In the last years a different style of psychotherapy has been emerging. Most people around the world are practicing mindfulness as a way of meditation as well as medical indication. It is amazing how the studies can show the changes that occur in the brain because of that practice.
Neuroscientists have shown that practicing mindfulness affects brain areas related to perception, body awareness, pain tolerance, emotion regulation, introspection, complex thinking, and sense of self. Congleton, C. et. al. (2015) Mindfulness Can Literally Chain Your Brain. Harvard Bissness Review [Online].
[Accessed: 15th March 2016]
Baime, M. (2011), relate that the first researcher to report the effect of meditation on brain structure was Harvard neuroscientist Sara Lazar who is a researcher in the psychiatry department at Massachusetts General Hospital. As he said, she performed magnetic resonance imaging (MRI) to obtain highly detailed pictures of the brains of twenty meditators recruited from meditation practice centers near Boston, and compared them with images obtained from a control group of twenty nonmeditators.

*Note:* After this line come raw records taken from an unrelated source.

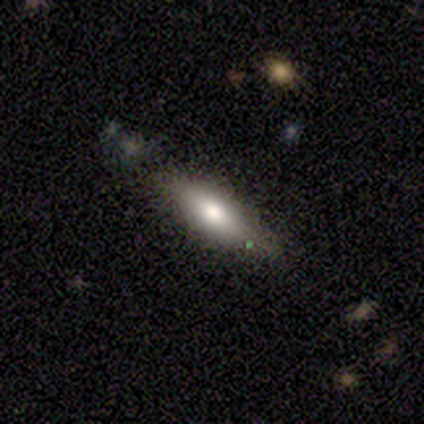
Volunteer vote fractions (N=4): Smooth or featured: smooth — 75% (featured or disk — 25%)
How rounded: in between — 67% (cigar-shaped — 33%)
Merging: none — 50% (tied with minor disturbance — 50%)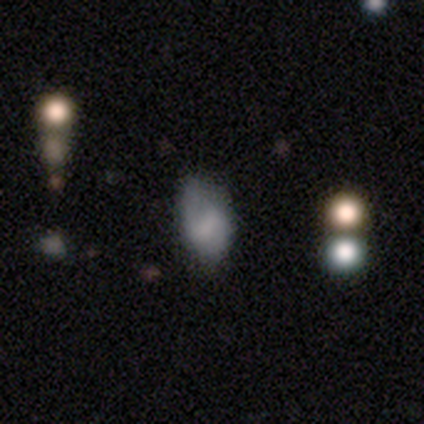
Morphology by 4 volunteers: Volunteers were most divided on "merging" (3-way tie): none: 33%, minor disturbance: 33%, major disturbance: 33%, merger: 0%. More confident: how rounded — in between (100%); smooth or featured — smooth (50%).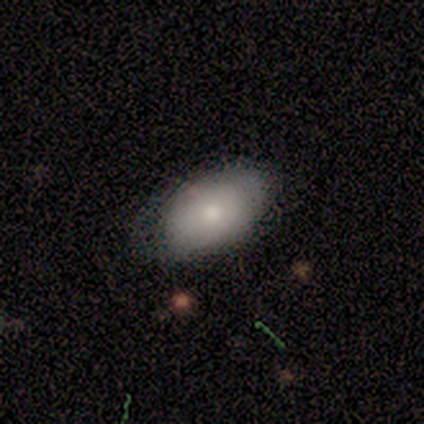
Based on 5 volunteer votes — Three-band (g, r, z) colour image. It shows a smooth galaxy with no disk features (100%) that is in between round and cigar-shaped (80%). Merging: minor disturbance (60%).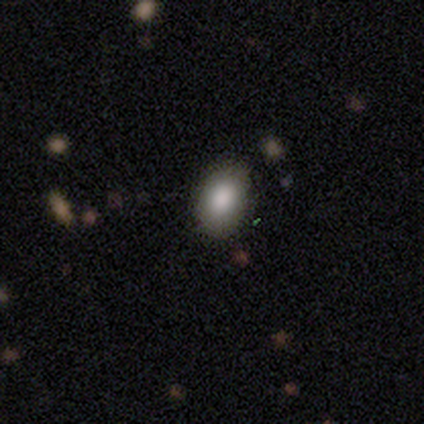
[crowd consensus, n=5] This appears to be a smooth galaxy with no disk features (60%) that is in between round and cigar-shaped (100%). Merging: none (50%).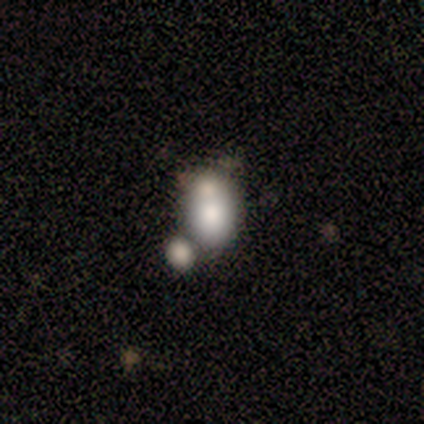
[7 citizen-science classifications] Smooth or featured?
  - smooth: 71% *
  - featured or disk: 14%
  - star or artifact: 14%
How rounded?
  - in between: 100% *
  - round: 0%
  - cigar-shaped: 0%
Merging?
  - merger: 67% *
  - none: 17%
  - minor disturbance: 17%
  - major disturbance: 0%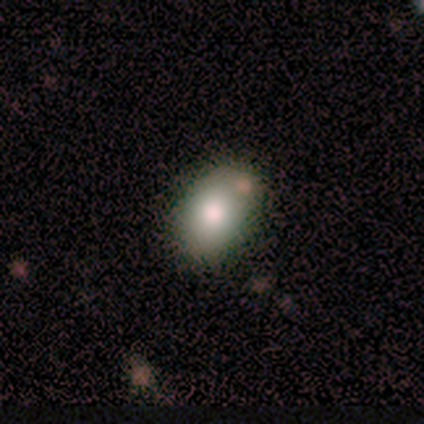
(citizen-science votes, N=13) A smooth galaxy with no disk features (100%) that is in between round and cigar-shaped (92%).

Vote fractions:
- Smooth or featured? smooth: 100% / featured or disk: 0% / star or artifact: 0%
- How rounded? in between: 92% / round: 8% / cigar-shaped: 0%
- Merging? none: 77% / merger: 15% / minor disturbance: 8% / major disturbance: 0%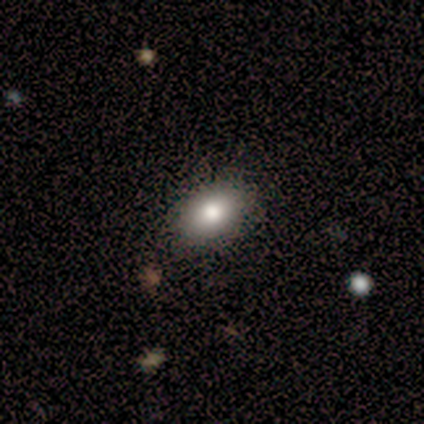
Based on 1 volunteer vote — A smooth galaxy with no disk features (100%) that is in between round and cigar-shaped (100%). Merging: none (100%).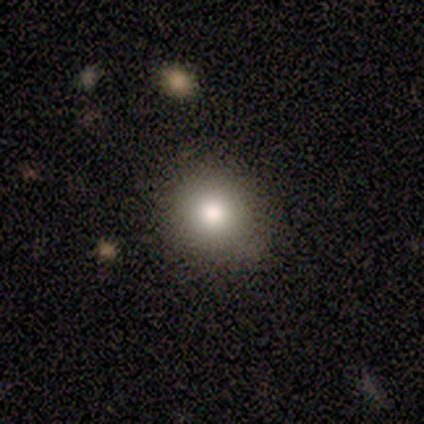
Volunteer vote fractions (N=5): Q: Smooth or featured?
A: smooth (80%); runner-up: star or artifact (20%)
Q: How rounded?
A: round (75%); runner-up: in between (25%)
Q: Merging?
A: none (100%)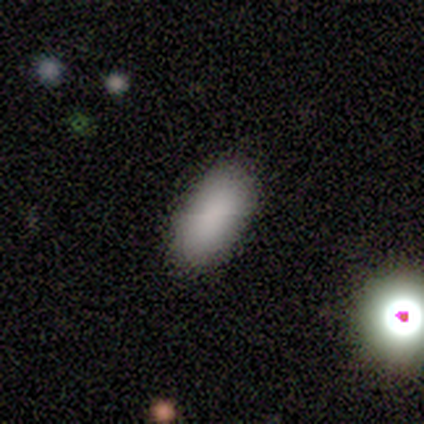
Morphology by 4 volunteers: type=smooth (100%); roundness=in between (100%); merging=none (100%).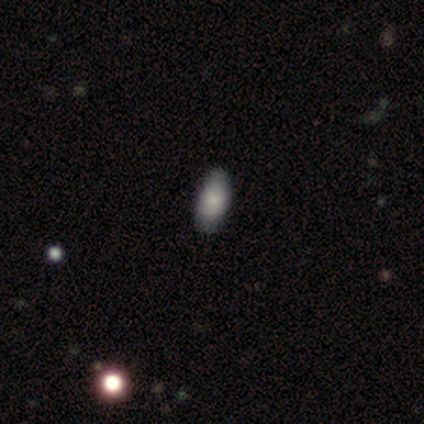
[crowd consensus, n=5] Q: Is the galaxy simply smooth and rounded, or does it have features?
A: smooth — 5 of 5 (100%).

The meditators were experienced practitioners, but they were not monks, nuns, or full-time retreatants. They had practiced for about nine years, and spent a little less than an hour a day meditating. The nonmeditators were local volunteers, matched to the meditators for characteristics like age and gender, but with no experience in yoga or meditation.
At the end of the study Lazar and her team found that the brain regions activated during meditation are actually different in people who meditate regularly, but the most interesting evidence suggests that the changes can occur in as little as eight weeks.
Meditation practice is associated with changes of specific brain areas that are essential for attention, learning, and the regulation of emotion as has been referred before. Baime, M. (2011). This is your brain on Mindfulness. Shambala Sun. [Online] p 45-84.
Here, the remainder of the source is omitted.